From left, Terrell Davis, Adam Schefter and Mike Shanahan brought their professional firepower to the Fantasy Sports Combine panel.
Adam Candee

Hoots and hollers greet the co-writer of Crocodile Dundee in Los Angeles in a Wynn ballroom on this Saturday morning. Maybe cinephiles fill this TED Talk-styled space for the inaugural Fantasy Sports Combine, but that’s not why these enthusiasts forked over $895 apiece. They crave fantasy football wisdom, and their spirit animal just arrived.

The dark-suited 40-something onstage is Matthew Berry, better known as ESPN Senior Fantasy Analyst. In this room, he’s a personified cheek swab of Jim Cramer, Taylor Swift and Tom Brady, playfully excoriating a fan who asks advice on kickers. “Bad question! Stop it—you shouldn’t be here.”

They eat it up, as they will hand-sliced prosciutto and béchamel-laced lasagna at lunch. Charging nearly a month’s rent for two full days of schmoozing with fantasy experts and former NFL stars, event founder Bo Brownstein will not sling hot dogs to aspiring savants paying for guidance on how to win million-dollar prizes in daily fantasy games.

“The first part of this is, you’re making an investment,” Brownstein says between breakout sessions. “We’re about premium education and experience.”

This hobby, once hidden from wives, morphed long ago into a multi-billion dollar business with 57 million players in the U.S. and Canada. At 27, FSC panelist Peter Jennings quit a stock-trading job after starting to amass his $10 million in career winnings, thanks in part to a proprietary algorithm he developed for daily fantasy baseball.

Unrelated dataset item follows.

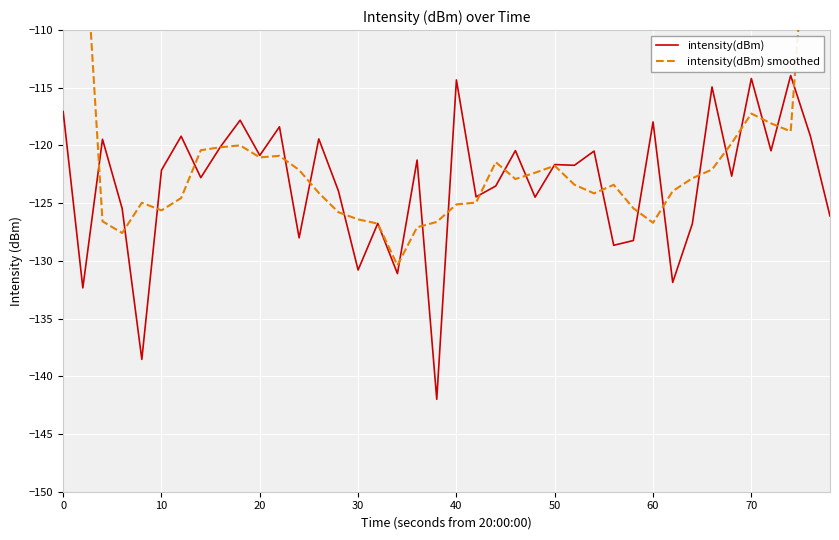

Reading right to left, list all the values displayed in this chart.

intensity(dBm): -126.1	-119.2	-113.9	-120.5	-114.2	-122.7	-114.9	-126.8	-131.9	-118.0	-128.2	-128.6	-120.5	-121.7	-121.7	-124.5	-120.4	-123.5	-124.5	-114.3	-142.0	-121.3	-131.1	-126.8	-130.8	-123.9	-119.4	-128.0	-118.4	-120.9	-117.8	-120.1	-122.8	-119.2	-122.1	-138.5	-125.5	-119.5	-132.3	-117.1
intensity(dBm) smoothed: -71.8	-95.9	-118.8	-118.1	-117.2	-119.8	-122.1	-122.8	-124.0	-126.7	-125.4	-123.4	-124.1	-123.4	-121.8	-122.4	-122.9	-121.4	-124.9	-125.1	-126.6	-127.1	-130.4	-126.8	-126.4	-125.8	-124.1	-122.1	-120.9	-121.0	-120.0	-120.2	-120.4	-124.6	-125.6	-125.0	-127.6	-126.6	-98.9	-73.8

“It’s a lucrative business,” Berry says. “We monetize fantasy sports and our [ESPN] games, so there’s a business component to it, but obviously it’s a game.”

The premium angle tempered turnout expectations for Yahoo! Sports fantasy analyst Brad Evans, who recalls previous failed attempts at fantasy conventions billed as the insider’s edge. “My concern was that it was a high price point,” Evans says. “But given the intimate experience this particular event provided, it ended up working. The fact that [Brownstein] got as many people as he did to show up was remarkable to me.”

Brownstein conceived of the combine a year ago, bringing together the dreamers and the dudes with help from big-dollar sponsors and former Denver hedge-fund partners. Attendees include an LA investment analyst breaking into the booming daily segment, a Naval veteran dreaming of opening a fantasy-themed sports bar in Seattle, and a North Dakota power-plant worker wanting an edge in his “money” league—a $200 entry.

Each listens intently throughout an eight-hour day jammed with film breakdown and panel sessions devoted to fantasy football, as analysts casually fill notebooks with esotery like “target monster,” “injury-agnostic” and “Gronk-dependent.” The tone strikes well, as each man expresses some interest in returning for the 2016 event.

Jonathan Ma, the 29-year-old investment analyst, views his $895 as an outlay into profiting at the daily games that grew from 8 to 18 percent of the market last year. “It’s similar to how you would invest in the stock market,” Ma says. “If you have a friend that works at a hedge fund, it helps you to understand the market dynamics a little bit better.”

The day concludes with hosted vodka cocktails in the foyer. As glasses drain, Berry exits the fantasy area last. He walks through the casino to his ride without being stopped once.